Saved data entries

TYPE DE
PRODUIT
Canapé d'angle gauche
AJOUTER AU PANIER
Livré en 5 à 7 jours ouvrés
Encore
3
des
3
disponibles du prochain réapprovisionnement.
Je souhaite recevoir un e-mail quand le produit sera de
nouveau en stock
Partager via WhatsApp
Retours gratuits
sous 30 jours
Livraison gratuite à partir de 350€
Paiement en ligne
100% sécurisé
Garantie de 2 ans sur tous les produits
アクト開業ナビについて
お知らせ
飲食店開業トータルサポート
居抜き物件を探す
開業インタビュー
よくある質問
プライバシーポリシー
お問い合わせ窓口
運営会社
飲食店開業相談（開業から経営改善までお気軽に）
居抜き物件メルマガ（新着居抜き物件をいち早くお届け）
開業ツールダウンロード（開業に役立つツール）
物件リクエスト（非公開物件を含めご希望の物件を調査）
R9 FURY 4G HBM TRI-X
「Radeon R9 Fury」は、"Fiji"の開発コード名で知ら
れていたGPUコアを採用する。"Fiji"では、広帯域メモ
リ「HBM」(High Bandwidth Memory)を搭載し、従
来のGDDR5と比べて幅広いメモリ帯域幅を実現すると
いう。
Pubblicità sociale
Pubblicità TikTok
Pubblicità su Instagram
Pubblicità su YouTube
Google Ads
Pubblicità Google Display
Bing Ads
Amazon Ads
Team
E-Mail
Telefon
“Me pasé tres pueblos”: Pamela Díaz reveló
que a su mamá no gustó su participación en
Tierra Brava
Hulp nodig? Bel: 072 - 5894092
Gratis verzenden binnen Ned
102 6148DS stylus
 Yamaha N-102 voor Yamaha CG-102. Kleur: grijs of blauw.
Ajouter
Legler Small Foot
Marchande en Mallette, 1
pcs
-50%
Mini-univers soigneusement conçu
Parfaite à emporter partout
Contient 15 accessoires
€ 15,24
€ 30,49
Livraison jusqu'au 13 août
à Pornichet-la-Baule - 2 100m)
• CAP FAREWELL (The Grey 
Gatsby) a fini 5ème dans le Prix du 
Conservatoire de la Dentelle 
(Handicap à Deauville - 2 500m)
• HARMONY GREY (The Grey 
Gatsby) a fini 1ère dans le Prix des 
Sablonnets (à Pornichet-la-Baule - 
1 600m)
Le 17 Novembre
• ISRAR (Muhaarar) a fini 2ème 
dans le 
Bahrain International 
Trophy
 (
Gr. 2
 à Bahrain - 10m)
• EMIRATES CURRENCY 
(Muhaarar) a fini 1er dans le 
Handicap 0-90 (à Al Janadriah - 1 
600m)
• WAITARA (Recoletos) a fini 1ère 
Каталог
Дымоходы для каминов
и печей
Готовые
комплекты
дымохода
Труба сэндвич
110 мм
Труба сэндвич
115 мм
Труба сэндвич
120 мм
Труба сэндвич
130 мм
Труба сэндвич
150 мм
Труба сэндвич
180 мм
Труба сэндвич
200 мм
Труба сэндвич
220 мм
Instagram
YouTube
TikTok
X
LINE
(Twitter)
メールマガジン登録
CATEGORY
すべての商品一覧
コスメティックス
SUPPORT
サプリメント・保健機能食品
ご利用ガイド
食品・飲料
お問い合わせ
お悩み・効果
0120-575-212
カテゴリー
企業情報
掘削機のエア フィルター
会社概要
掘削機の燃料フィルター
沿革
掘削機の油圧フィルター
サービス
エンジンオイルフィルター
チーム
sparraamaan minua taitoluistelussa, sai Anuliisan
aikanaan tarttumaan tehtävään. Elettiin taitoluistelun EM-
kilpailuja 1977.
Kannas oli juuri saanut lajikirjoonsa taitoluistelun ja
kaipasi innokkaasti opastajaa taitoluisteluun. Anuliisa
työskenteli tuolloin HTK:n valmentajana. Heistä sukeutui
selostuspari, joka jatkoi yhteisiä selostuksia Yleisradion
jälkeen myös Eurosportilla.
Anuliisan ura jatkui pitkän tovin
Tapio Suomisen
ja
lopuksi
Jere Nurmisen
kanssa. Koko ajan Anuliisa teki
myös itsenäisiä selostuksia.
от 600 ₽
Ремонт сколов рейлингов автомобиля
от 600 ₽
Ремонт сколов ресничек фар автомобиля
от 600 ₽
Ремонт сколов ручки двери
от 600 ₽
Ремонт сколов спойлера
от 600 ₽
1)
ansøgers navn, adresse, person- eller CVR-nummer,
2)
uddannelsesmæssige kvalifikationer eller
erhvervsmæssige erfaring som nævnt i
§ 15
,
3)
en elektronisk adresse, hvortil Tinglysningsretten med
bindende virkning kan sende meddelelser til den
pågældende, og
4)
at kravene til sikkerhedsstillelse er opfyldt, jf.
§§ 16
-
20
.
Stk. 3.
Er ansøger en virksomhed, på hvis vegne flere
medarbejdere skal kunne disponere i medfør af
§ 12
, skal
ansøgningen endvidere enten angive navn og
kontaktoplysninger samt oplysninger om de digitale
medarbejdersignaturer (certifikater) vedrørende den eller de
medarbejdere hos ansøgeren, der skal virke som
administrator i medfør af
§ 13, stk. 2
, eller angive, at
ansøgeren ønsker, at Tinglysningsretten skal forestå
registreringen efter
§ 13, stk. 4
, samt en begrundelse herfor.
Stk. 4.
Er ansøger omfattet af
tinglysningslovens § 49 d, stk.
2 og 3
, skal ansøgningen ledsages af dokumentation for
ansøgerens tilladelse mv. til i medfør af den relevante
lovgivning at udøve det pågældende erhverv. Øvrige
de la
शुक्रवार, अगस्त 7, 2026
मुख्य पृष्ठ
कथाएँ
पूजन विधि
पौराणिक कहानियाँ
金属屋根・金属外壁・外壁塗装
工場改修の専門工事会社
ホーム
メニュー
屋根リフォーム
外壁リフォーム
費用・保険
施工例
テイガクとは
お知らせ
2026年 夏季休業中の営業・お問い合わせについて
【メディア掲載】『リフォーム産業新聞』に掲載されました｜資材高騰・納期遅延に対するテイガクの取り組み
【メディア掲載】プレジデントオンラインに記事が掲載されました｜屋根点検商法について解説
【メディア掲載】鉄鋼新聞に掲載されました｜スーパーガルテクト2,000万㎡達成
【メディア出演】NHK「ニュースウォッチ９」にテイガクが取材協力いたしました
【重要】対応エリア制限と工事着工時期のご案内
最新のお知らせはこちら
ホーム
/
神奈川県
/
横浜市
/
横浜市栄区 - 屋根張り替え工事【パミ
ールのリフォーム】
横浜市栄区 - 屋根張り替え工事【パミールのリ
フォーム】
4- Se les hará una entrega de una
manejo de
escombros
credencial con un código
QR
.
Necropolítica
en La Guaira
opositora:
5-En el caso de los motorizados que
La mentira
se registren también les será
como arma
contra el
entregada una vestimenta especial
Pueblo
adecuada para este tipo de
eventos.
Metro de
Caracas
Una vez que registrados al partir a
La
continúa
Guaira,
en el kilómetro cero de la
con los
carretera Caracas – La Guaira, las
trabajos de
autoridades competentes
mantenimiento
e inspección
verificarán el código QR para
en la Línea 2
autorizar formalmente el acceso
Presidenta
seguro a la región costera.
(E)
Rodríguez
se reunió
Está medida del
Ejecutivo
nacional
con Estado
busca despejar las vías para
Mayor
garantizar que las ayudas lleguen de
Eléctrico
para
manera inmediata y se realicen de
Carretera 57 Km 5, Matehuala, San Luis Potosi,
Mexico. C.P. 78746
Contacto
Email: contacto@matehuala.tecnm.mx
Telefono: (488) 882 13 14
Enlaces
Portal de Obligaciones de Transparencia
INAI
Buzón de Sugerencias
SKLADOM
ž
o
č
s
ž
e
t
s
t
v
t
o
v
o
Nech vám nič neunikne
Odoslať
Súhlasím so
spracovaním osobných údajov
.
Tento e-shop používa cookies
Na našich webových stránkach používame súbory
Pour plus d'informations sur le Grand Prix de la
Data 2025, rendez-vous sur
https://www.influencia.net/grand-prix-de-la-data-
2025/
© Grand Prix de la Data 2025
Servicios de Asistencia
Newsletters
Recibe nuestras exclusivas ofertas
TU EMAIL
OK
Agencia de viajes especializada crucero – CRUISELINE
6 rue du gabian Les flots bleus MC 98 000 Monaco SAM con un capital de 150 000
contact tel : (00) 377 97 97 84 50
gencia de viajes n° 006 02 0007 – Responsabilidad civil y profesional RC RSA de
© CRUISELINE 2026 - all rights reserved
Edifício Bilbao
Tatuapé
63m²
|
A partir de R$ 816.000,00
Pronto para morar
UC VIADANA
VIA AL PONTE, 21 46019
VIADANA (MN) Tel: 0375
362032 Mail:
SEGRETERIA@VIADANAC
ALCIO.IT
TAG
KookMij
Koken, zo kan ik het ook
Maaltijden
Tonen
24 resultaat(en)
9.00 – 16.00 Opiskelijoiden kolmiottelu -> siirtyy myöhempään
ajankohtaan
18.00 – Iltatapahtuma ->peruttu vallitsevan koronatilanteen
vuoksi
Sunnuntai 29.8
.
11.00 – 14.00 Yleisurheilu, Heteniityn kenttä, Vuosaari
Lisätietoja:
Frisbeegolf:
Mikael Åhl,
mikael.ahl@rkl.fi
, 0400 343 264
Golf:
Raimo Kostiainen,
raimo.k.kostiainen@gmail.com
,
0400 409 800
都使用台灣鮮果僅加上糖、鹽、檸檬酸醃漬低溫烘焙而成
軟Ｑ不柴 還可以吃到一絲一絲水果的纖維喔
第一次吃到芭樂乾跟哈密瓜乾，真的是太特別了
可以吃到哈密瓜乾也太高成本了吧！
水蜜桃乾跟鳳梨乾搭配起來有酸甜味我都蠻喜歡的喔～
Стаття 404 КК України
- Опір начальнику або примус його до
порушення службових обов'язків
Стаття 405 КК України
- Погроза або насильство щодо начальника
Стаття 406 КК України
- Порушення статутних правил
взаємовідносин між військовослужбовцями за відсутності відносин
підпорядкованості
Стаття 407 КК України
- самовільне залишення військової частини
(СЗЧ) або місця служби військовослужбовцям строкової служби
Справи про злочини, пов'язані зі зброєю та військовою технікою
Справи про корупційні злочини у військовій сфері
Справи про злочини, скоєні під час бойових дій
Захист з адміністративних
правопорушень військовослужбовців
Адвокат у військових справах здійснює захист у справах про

** REQUIREMENT **
Return only the number of lines in the preceding records that contain the string "medarbejdere".

** RESPONSE TO THIS TASK **
2